— Instructions to follow —
In the listing below, pick out lines with "Pancreas".

— Data for this task —
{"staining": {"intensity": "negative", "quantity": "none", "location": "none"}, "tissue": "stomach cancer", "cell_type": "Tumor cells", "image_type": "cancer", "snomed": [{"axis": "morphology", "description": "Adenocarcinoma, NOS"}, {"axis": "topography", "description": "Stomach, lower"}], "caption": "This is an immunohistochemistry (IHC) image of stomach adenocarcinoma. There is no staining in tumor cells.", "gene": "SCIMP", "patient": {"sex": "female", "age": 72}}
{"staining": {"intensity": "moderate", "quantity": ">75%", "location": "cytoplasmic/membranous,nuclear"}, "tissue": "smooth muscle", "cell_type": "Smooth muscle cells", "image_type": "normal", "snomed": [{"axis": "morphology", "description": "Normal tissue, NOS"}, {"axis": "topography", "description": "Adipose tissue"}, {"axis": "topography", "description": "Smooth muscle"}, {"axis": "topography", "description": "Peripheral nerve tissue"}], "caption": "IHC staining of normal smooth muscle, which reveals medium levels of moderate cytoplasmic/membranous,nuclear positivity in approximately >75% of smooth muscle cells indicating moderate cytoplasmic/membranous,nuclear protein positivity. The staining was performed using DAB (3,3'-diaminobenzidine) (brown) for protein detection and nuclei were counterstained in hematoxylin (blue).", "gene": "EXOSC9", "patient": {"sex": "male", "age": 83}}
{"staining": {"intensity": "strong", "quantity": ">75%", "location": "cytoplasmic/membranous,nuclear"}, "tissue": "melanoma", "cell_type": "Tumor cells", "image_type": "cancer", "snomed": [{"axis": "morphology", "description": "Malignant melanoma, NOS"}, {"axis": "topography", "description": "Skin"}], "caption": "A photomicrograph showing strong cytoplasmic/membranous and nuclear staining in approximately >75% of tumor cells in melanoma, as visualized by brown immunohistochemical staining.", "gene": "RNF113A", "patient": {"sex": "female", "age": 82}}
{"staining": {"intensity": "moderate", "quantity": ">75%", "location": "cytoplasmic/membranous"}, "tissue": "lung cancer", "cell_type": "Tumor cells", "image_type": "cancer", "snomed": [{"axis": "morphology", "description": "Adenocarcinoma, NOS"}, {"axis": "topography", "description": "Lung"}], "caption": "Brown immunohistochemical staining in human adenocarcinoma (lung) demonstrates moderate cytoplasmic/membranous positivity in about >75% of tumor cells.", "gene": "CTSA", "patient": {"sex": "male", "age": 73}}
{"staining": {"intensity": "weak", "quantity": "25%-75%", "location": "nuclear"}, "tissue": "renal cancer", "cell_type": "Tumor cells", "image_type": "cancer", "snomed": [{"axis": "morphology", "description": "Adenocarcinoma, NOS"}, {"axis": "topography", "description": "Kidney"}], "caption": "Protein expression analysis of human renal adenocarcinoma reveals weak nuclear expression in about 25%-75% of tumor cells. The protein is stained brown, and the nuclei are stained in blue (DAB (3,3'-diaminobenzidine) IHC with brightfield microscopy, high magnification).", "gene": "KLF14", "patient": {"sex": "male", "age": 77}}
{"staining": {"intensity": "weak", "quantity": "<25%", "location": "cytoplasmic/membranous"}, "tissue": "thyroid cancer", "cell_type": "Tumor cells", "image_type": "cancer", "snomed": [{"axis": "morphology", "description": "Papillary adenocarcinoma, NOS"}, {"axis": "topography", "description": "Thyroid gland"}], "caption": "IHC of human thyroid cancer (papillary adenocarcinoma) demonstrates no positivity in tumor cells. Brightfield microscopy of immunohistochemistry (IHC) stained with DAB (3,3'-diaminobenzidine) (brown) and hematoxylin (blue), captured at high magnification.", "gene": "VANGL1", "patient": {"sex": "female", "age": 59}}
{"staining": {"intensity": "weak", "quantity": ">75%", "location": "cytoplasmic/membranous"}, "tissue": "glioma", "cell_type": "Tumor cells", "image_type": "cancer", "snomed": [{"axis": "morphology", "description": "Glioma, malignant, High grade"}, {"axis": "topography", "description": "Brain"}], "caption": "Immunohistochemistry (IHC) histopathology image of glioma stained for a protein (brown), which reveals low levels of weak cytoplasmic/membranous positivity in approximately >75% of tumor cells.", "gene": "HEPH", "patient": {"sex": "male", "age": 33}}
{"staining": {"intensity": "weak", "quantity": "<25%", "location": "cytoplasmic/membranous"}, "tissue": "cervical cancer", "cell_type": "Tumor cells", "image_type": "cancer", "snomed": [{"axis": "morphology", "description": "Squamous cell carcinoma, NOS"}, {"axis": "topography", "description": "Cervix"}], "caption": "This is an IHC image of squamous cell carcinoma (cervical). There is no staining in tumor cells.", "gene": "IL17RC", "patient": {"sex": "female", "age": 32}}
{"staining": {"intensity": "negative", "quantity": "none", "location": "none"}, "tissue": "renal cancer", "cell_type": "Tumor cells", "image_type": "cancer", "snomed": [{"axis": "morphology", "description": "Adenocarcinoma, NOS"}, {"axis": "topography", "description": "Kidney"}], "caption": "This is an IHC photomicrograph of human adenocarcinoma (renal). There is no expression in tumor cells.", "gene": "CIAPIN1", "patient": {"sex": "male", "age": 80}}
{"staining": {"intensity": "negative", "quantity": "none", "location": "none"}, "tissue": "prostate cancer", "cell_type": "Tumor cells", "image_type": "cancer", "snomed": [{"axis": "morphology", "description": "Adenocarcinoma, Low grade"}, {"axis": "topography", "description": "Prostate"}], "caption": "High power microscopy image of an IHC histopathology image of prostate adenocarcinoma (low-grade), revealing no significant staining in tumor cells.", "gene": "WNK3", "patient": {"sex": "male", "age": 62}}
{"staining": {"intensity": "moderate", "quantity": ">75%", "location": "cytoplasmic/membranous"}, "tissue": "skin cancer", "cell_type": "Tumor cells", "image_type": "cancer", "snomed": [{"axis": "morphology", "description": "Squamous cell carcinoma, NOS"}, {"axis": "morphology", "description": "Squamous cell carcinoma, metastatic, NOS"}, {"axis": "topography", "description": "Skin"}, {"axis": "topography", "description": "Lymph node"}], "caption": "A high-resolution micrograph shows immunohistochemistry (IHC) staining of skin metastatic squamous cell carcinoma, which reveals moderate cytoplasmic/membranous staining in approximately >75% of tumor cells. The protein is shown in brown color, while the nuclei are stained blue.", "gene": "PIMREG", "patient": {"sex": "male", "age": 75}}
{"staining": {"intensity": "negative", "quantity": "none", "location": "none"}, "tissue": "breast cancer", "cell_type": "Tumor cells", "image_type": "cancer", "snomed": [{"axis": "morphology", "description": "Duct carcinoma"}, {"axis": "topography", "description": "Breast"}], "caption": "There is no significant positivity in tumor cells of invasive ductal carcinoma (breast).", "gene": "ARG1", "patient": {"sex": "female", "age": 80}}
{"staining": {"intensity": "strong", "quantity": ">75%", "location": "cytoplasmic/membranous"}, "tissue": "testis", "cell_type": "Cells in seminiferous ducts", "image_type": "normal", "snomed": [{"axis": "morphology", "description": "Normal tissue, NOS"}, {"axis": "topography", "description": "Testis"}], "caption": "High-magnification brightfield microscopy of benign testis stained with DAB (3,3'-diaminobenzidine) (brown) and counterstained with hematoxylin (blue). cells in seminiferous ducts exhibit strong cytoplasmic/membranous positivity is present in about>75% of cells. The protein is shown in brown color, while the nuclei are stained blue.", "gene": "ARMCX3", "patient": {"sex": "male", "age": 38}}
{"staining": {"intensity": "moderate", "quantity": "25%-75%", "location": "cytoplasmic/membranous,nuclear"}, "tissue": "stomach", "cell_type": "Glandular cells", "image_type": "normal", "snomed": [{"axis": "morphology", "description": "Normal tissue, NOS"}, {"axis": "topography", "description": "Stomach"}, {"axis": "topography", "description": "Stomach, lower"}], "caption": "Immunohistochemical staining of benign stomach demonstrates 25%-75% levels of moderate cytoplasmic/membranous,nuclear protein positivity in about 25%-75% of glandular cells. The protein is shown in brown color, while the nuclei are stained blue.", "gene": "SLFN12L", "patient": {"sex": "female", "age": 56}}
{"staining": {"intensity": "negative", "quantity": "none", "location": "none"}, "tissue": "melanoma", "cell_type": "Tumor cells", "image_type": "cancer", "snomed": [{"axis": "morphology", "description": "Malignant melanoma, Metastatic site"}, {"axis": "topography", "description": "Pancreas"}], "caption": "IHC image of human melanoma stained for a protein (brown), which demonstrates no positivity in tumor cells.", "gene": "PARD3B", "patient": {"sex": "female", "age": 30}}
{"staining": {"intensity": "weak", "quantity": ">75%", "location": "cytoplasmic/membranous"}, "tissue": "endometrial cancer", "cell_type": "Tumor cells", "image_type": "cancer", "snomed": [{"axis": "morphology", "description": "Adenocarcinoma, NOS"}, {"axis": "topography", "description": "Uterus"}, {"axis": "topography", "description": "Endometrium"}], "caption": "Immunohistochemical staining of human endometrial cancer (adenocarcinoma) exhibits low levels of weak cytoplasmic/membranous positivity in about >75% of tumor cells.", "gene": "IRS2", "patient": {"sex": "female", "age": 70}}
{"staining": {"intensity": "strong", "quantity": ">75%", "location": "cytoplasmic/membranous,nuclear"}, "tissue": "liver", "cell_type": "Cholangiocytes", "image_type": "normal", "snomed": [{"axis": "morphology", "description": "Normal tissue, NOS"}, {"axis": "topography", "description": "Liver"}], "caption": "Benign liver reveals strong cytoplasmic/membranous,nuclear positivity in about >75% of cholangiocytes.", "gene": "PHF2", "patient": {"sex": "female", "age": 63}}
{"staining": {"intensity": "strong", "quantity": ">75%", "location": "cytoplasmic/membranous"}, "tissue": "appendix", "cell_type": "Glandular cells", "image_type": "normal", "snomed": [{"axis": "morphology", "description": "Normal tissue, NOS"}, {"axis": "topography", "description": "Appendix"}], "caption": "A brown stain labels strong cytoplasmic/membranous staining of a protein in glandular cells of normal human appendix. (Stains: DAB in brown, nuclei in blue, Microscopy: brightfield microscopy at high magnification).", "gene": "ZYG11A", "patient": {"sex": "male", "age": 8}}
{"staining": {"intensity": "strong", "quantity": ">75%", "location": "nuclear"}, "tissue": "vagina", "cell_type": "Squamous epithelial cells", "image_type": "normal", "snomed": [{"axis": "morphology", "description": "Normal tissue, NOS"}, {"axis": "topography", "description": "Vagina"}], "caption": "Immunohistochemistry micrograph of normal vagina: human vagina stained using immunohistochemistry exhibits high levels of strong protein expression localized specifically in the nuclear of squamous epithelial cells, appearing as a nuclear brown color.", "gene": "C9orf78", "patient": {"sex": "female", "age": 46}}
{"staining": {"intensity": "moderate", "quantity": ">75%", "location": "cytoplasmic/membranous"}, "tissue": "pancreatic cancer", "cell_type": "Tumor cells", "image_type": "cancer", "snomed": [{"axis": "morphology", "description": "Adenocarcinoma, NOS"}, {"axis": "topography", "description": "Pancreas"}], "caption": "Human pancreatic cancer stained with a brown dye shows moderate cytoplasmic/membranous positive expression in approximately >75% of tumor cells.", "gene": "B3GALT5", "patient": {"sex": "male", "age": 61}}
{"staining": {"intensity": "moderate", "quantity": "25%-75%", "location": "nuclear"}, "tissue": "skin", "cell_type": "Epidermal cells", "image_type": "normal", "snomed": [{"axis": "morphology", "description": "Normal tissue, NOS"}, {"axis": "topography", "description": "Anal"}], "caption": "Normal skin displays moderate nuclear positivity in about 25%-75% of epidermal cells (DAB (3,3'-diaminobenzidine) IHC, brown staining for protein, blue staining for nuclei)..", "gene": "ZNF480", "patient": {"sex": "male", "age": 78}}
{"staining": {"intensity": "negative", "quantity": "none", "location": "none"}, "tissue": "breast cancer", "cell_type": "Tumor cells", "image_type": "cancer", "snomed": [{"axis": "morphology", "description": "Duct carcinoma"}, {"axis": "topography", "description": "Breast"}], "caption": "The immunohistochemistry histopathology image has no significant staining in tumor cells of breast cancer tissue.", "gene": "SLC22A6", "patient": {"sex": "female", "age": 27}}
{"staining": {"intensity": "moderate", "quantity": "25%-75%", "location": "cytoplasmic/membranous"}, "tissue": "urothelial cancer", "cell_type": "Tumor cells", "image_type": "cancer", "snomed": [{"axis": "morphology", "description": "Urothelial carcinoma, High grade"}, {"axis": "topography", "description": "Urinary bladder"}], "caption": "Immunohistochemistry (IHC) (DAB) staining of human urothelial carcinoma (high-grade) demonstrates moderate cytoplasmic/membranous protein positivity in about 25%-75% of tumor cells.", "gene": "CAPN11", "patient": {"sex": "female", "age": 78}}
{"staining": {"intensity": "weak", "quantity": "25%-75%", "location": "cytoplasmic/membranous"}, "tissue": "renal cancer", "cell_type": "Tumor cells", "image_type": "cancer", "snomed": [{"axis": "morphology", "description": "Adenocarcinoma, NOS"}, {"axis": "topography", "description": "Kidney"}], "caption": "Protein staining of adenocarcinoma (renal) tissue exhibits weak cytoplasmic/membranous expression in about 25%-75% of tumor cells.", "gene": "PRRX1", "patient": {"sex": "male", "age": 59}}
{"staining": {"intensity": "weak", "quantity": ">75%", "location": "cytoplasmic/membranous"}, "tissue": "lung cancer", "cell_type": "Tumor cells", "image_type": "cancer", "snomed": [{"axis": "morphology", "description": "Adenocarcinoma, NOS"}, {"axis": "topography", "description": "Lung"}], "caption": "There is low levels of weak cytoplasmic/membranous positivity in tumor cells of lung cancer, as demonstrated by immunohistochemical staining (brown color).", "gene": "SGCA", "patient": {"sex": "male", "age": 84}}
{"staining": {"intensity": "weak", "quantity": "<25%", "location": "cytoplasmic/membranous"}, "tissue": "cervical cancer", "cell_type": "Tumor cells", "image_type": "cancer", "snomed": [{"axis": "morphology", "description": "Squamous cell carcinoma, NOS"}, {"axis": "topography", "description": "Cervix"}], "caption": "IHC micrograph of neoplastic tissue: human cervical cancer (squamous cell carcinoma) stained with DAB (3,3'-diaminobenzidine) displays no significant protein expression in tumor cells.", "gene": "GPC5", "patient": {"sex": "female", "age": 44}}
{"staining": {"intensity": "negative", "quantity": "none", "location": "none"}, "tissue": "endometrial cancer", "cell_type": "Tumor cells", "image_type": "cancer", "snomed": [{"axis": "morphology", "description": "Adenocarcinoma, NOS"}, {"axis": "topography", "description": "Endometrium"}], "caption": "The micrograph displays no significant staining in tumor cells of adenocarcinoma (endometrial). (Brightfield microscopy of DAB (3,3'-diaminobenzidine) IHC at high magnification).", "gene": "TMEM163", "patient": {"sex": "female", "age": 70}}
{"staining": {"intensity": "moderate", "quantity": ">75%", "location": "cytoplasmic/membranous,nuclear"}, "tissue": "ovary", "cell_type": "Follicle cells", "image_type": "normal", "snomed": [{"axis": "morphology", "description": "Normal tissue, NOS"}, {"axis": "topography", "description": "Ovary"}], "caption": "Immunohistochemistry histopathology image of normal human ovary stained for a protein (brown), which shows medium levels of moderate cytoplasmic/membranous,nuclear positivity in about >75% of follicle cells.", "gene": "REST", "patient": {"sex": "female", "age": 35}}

— Output for this task —
{"staining": {"intensity": "negative", "quantity": "none", "location": "none"}, "tissue": "melanoma", "cell_type": "Tumor cells", "image_type": "cancer", "snomed": [{"axis": "morphology", "description": "Malignant melanoma, Metastatic site"}, {"axis": "topography", "description": "Pancreas"}], "caption": "IHC image of human melanoma stained for a protein (brown), which demonstrates no positivity in tumor cells.", "gene": "PARD3B", "patient": {"sex": "female", "age": 30}}
{"staining": {"intensity": "moderate", "quantity": ">75%", "location": "cytoplasmic/membranous"}, "tissue": "pancreatic cancer", "cell_type": "Tumor cells", "image_type": "cancer", "snomed": [{"axis": "morphology", "description": "Adenocarcinoma, NOS"}, {"axis": "topography", "description": "Pancreas"}], "caption": "Human pancreatic cancer stained with a brown dye shows moderate cytoplasmic/membranous positive expression in approximately >75% of tumor cells.", "gene": "B3GALT5", "patient": {"sex": "male", "age": 61}}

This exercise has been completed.